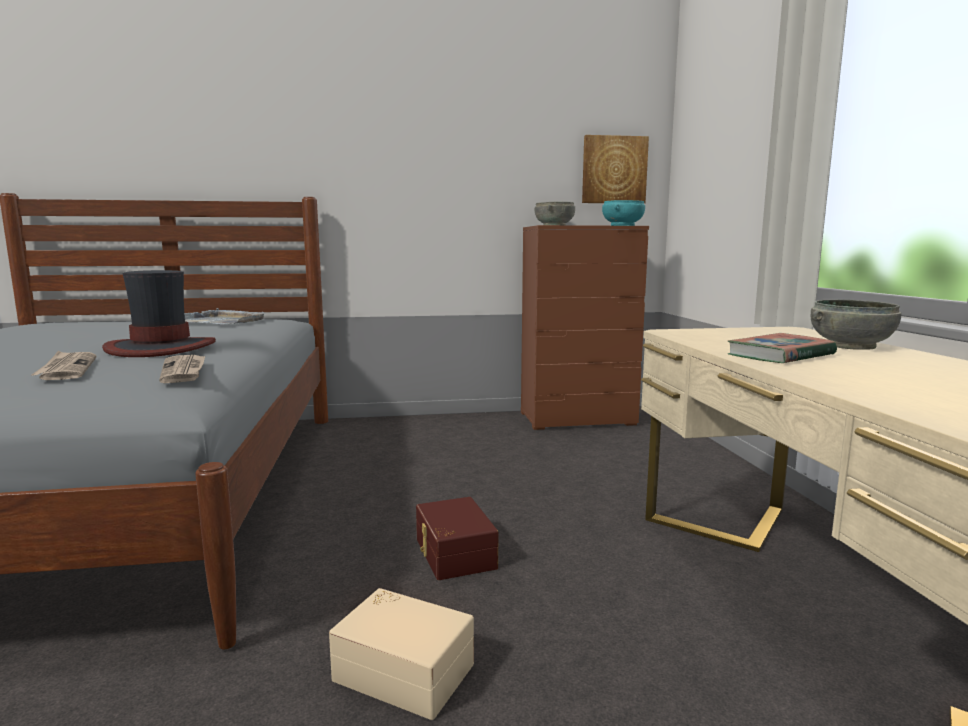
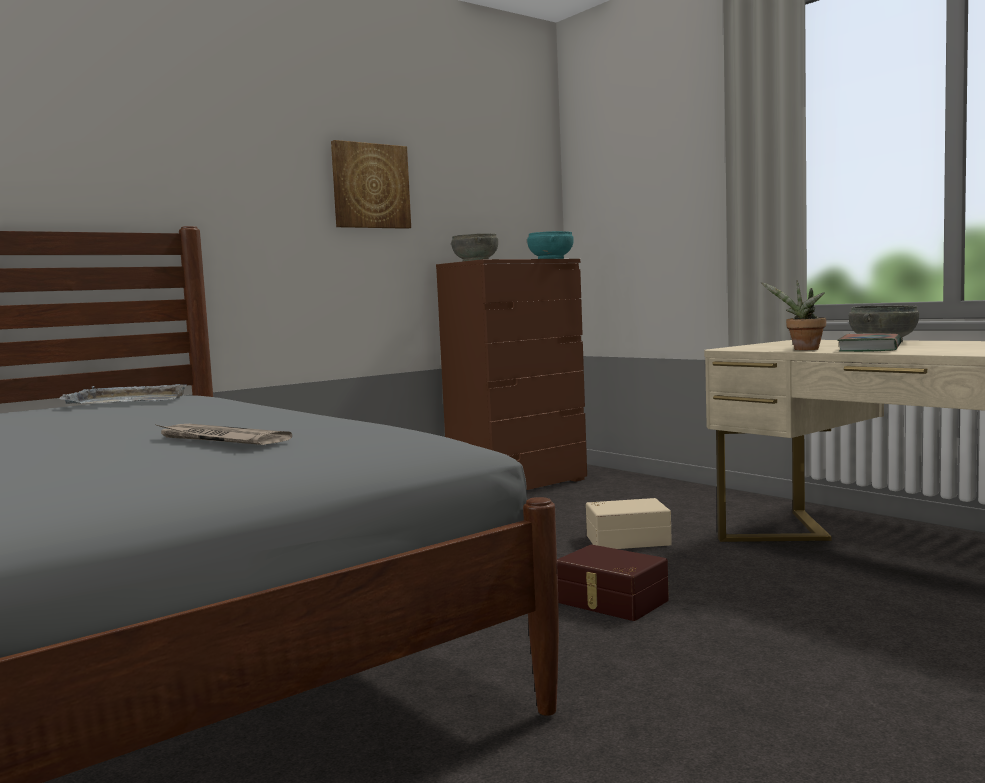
camera: 30 degrees left, 5 degrees down
hat [102,270,216,357] -> none
newspaper [159,355,205,383] -> none
beige storage box [329,588,474,720] -> beige storage box moved to [586,498,672,549]
picture [582,135,649,203] -> picture moved to [331,140,411,229]
none -> potted plant [761,280,826,350]

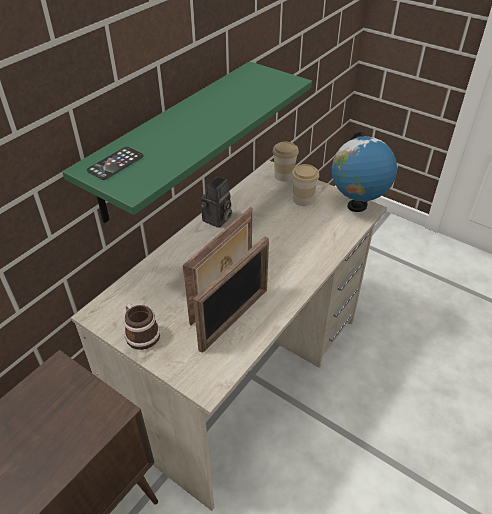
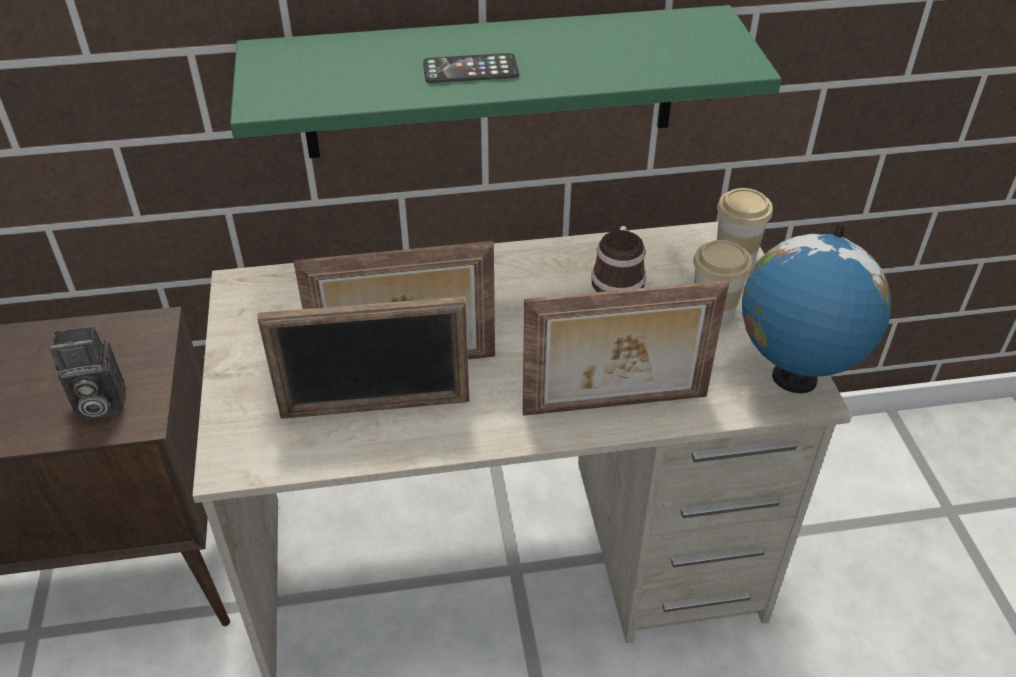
camera: 45 degrees right, 0 degrees up
phone [87,147,144,180] -> phone moved to [423,53,519,83]
mug [124,303,160,350] -> mug moved to [591,226,646,292]
camera [200,177,232,228] -> camera moved to [49,326,125,420]
none -> picture frame [522,280,729,416]

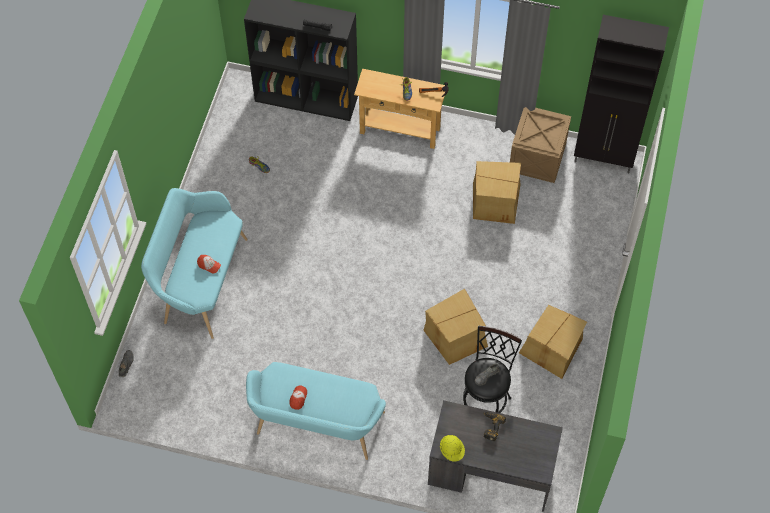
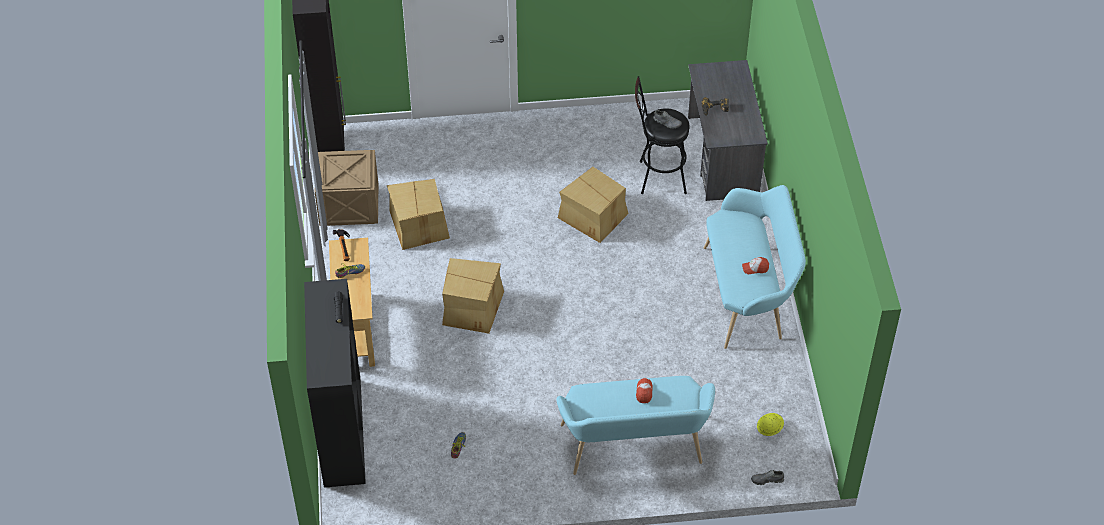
camera: 110 degrees left, 10 degrees down
yellow hard hat [440,435,465,462] -> yellow hard hat moved to [757,413,784,436]
cardboard box [519,305,587,379] -> cardboard box moved to [442,258,504,334]

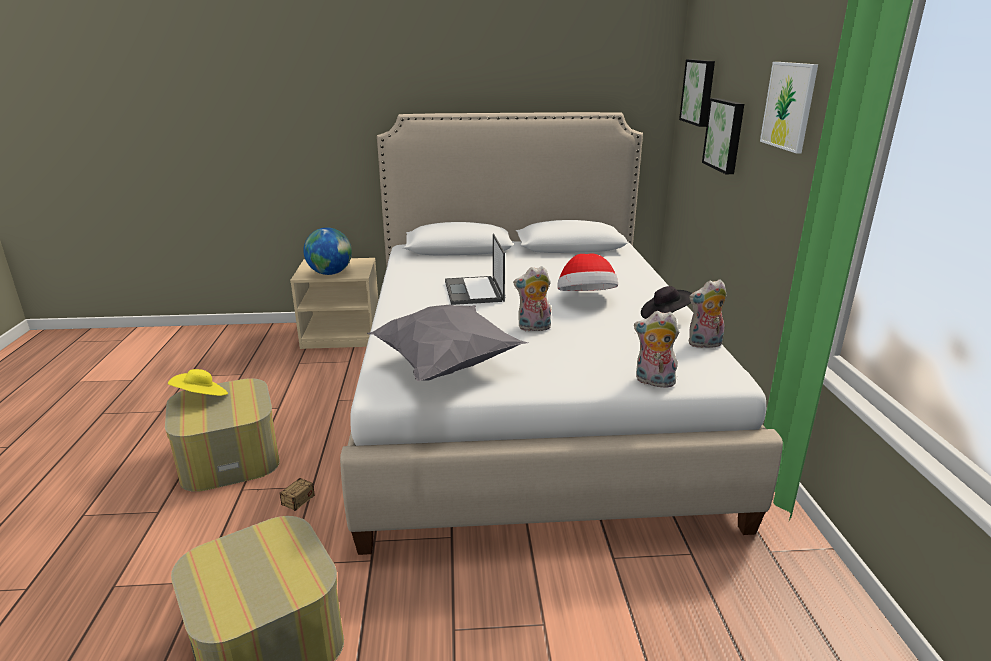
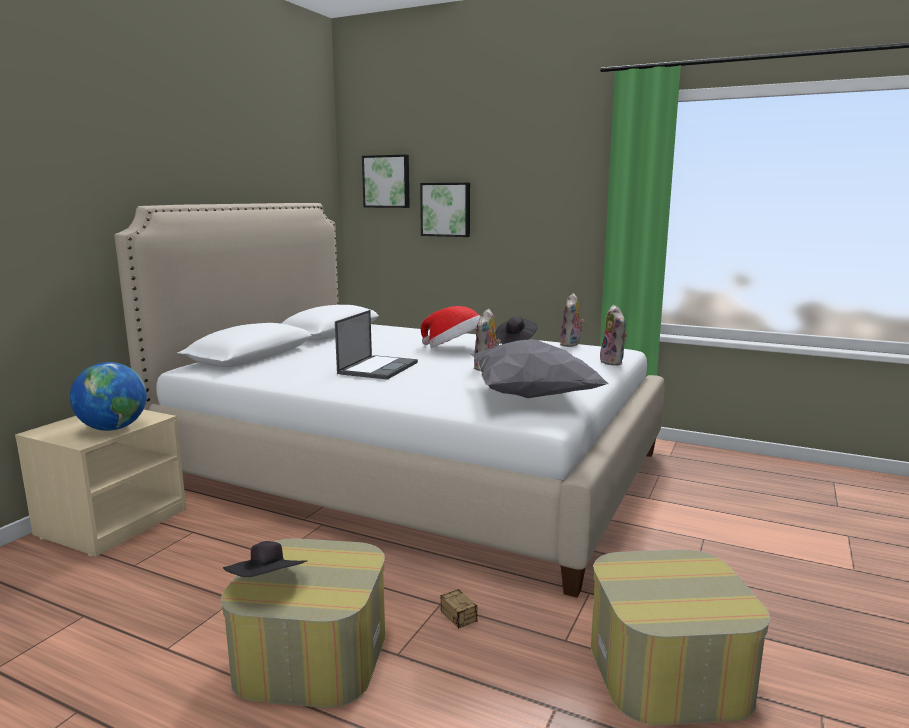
camera: 60 degrees left, 10 degrees down
yellow hat [168,369,228,396] -> black hat [223,541,307,577]
laptop [445,234,505,305] -> laptop turned 90 degrees counterclockwise [335,310,418,380]
plush toy [634,311,679,388] -> plush toy turned 60 degrees counterclockwise [600,305,627,366]
picture [760,62,818,153] -> none

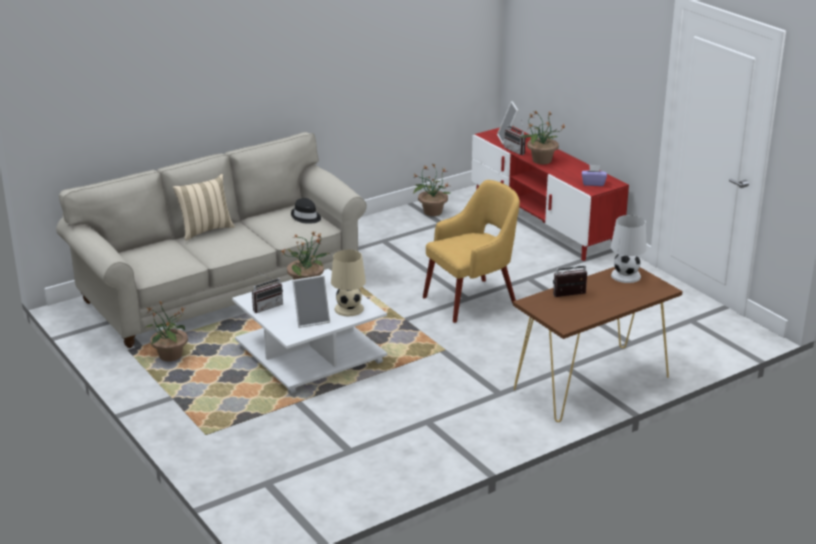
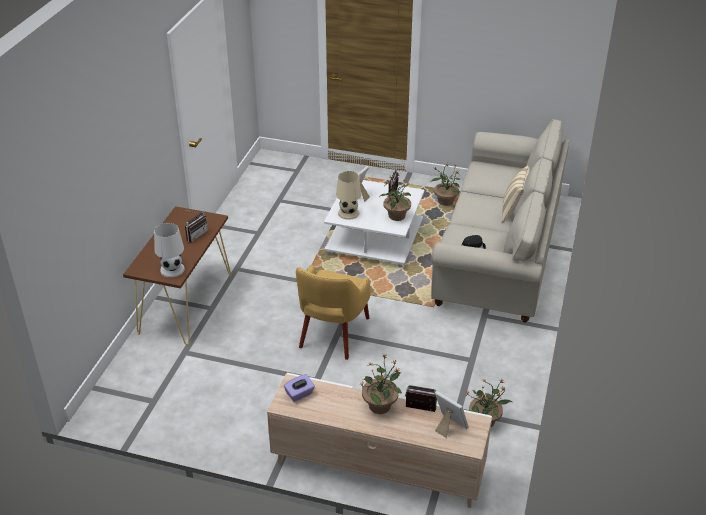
camera: 140 degrees right, 10 degrees up
red tv stand [471,126,629,261] -> beige tv stand [267,373,492,508]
* * *
**Problem details**
Across the records above, return every line that contains the word "degrees".

**Reply**
camera: 30 degrees left, 5 degrees down
camera: 45 degrees right, 0 degrees up
camera: 110 degrees left, 10 degrees down
camera: 60 degrees left, 10 degrees down
laptop [445,234,505,305] -> laptop turned 90 degrees counterclockwise [335,310,418,380]
plush toy [634,311,679,388] -> plush toy turned 60 degrees counterclockwise [600,305,627,366]
camera: 140 degrees right, 10 degrees up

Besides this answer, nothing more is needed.